This blog is totally independent, unpaid and has only three major objectives.
The first is to inform readers of news and happenings in the e-Health domain, both here in Australia and world-wide.
The second is to provide commentary on e-Health in Australia and to foster improvement where I can.
The third is to encourage discussion of the matters raised in the blog so hopefully readers can get a balanced view of what is really happening and what successes are being achieved.
Sunday, February 12, 2017
This Has Some Real Implications For All Those Handling Patient Data. The Game Has Changed!
Under the bill, if an organisation subject to Privacy Act obligations suffers an “eligible data breach”, it is obliged to notify both the Australian Information Commissioner and individuals whose data was affected by the breach.
Organisations subject to Privacy Act obligations include most Australian government agencies, businesses with an annual turnover in excess of $3 million, as well as a number of smaller organisations, such those handling sensitive health data.
An eligible data breach is “is unauthorised access to, unauthorised disclosure of, or loss of, personal information held by an entity” where “the access, disclosure or loss is likely to result in serious harm to any of the individuals to whom the information relates”.
A 2008 Australian Law Reform Commission review of Australia’s privacy laws recommended the introduction of a mandatory breach notification scheme. An attempt in 2014 to introduce a breach notification system through a private member's bill failed despite bipartisan support.
Technology industry groups have welcomed the passing of long-awaited mandatory data breach notification laws through the House of Representatives, but fears remain in business circles about unintended consequences.
The bill passed through the lower house with bipartisan support on Tuesday, having been on the government's agenda since early 2015, meaning organisations will have to reveal if their systems are compromised by cyber attack or technical failings.
President of tech industry peak body The Australian Computer Society Anthony Wong said the bill was a "critical step forward in the elevation of data protection and cyber security issues" at the enterprise level.
Eligible breaches are those in which there is unauthorised access, disclosure or loss of personal information held by an entity and that access, disclosure or loss is likely to result in "serious harm to any of the individuals to whom the information relates".
"As we transition to a digital economy, now more than ever the focus must be on ensuring Australia captures the opportunities of the information age, while protecting the rights of the individual," Mr Wong said.
"In an era of big data, the protection and privacy of personal information must be a primary consideration in the planning and construction of large scale ICT systems, not an afterthought."
Mr Wong said the laws would give individuals that share their information with businesses and government greater confidence, and would raise awareness of the threats of lax security.
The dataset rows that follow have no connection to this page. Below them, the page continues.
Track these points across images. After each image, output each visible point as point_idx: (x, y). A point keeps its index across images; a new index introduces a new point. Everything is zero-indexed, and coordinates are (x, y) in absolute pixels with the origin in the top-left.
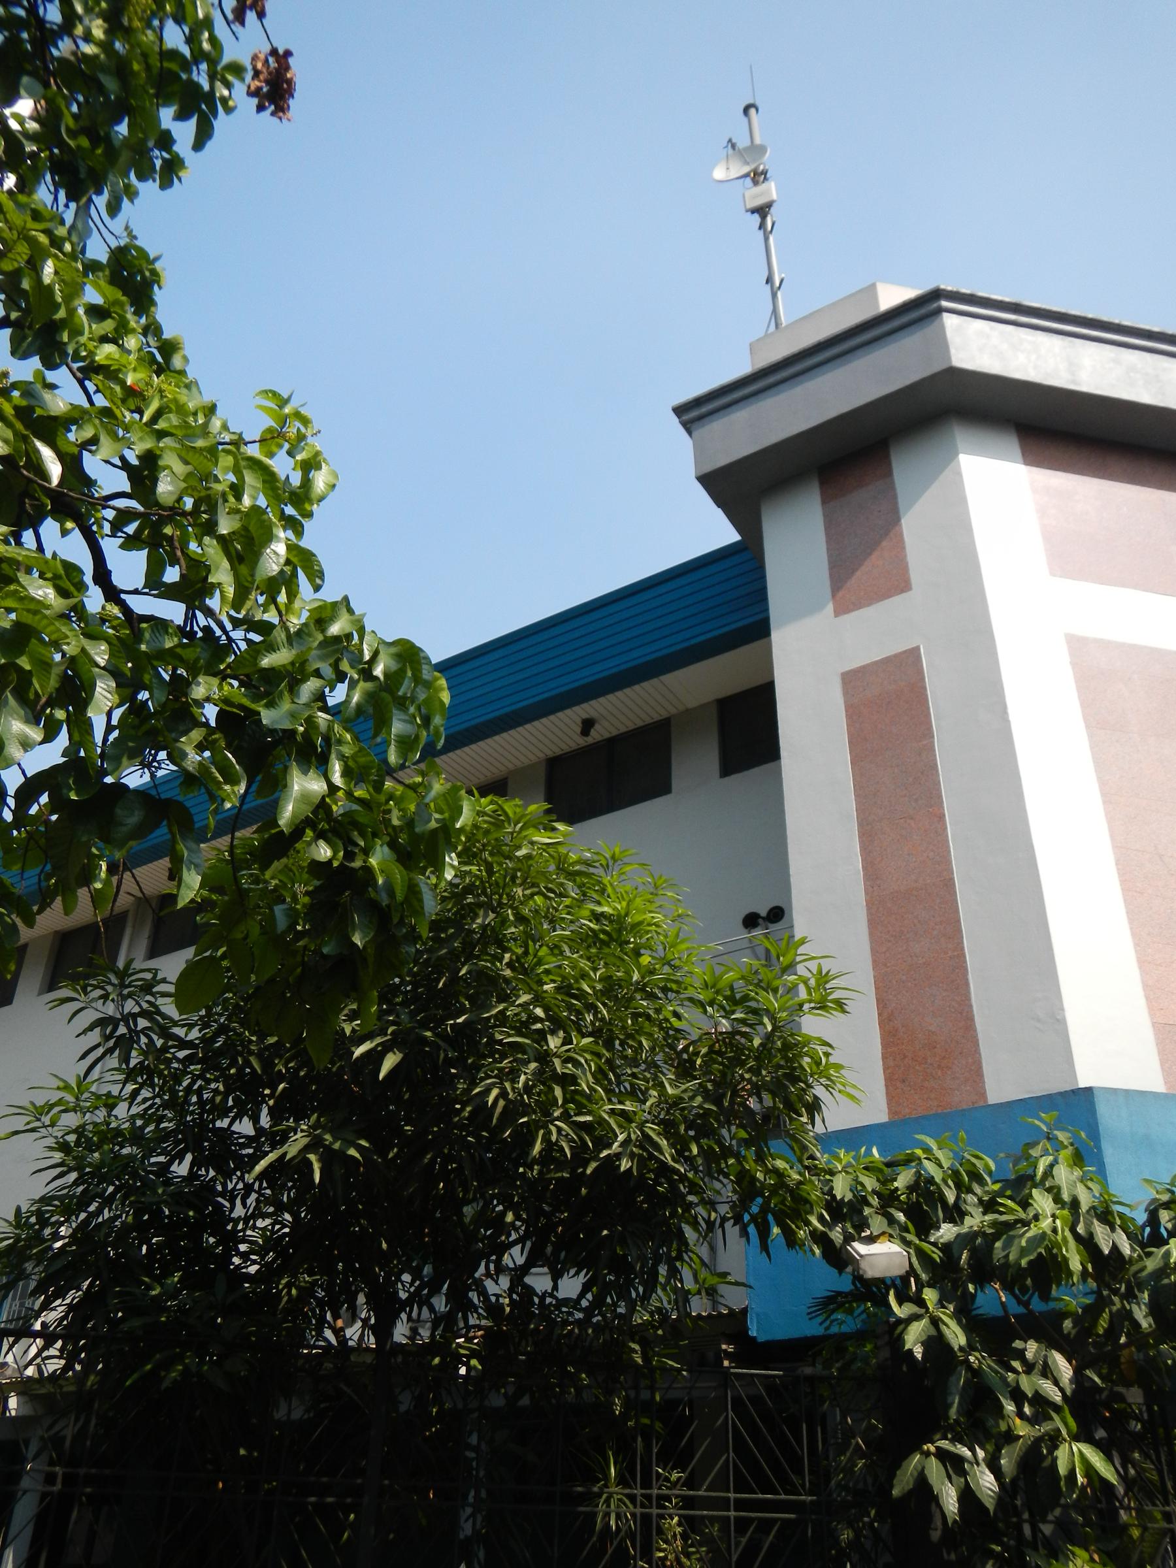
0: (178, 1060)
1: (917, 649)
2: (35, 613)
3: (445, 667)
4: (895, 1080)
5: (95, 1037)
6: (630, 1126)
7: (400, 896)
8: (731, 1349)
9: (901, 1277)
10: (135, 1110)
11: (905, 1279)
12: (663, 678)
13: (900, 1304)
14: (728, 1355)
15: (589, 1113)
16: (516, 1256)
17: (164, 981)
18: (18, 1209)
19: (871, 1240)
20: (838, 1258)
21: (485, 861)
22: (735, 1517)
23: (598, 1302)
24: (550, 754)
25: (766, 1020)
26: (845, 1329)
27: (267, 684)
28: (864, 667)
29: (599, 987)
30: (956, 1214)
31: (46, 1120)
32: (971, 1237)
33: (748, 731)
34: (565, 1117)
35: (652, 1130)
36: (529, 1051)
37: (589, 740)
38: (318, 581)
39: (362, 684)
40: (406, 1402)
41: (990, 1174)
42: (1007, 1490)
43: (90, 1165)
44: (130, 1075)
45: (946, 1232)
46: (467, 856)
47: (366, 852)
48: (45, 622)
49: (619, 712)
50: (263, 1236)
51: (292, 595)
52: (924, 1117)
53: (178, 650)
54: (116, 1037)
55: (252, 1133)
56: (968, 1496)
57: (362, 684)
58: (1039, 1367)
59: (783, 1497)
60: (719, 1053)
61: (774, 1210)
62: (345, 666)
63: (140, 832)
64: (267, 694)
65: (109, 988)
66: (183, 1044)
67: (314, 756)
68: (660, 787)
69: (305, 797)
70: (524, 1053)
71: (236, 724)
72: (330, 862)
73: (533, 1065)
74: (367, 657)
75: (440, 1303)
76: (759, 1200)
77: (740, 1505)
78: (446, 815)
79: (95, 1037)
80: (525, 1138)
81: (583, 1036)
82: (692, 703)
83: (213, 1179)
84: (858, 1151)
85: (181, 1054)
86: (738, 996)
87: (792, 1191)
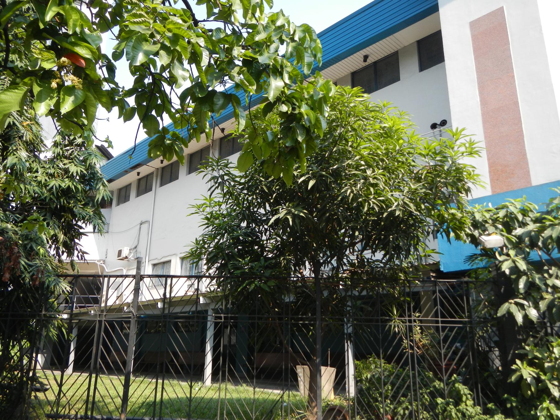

The Australian Signals Directorate (ASD) has developed eight cyber security steps that business, enterprise and government should take to help protect themselves against cyber attacks.
This is up from its previous four — application whitelisting, patching applications, patching operating system vulnerabilities, and restricting administrative privileges — and has been called the “essential eight”. As yet these have not been included in the protective security policy framework (PSPF) mandate and will be available on the ASD website shortly.
It says that while the essential four will prevent 85% of cyber attacks and were mandatory for all Australian Government use since 2013, the extra precautions are a result of developments since then.
ASD says these are the essential eight and there are many more steps that could be taken. A range of publications are available on its website.